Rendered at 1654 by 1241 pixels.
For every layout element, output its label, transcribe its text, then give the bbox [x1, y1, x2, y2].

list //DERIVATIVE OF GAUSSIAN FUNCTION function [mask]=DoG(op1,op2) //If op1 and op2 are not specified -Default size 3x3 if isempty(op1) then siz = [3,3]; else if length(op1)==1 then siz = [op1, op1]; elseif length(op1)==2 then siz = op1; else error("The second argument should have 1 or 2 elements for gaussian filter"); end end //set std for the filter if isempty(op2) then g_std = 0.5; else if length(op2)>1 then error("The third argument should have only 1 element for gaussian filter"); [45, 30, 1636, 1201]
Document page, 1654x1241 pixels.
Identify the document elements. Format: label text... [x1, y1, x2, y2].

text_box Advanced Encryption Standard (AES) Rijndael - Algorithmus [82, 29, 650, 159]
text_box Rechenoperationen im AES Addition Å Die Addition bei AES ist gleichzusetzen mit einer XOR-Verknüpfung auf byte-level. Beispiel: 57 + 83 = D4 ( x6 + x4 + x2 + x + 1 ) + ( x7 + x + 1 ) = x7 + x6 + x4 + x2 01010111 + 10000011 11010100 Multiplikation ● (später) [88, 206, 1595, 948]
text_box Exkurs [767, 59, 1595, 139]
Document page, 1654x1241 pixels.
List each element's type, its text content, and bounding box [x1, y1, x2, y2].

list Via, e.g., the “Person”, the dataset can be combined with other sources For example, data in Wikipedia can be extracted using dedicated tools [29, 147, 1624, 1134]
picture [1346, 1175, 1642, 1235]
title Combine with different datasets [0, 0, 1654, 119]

What you will do
List every line of the data above that contains the word "label".

Task output
For every layout element, output its label, transcribe its text, then give the bbox [x1, y1, x2, y2].
Identify the document elements. Format: label text... [x1, y1, x2, y2].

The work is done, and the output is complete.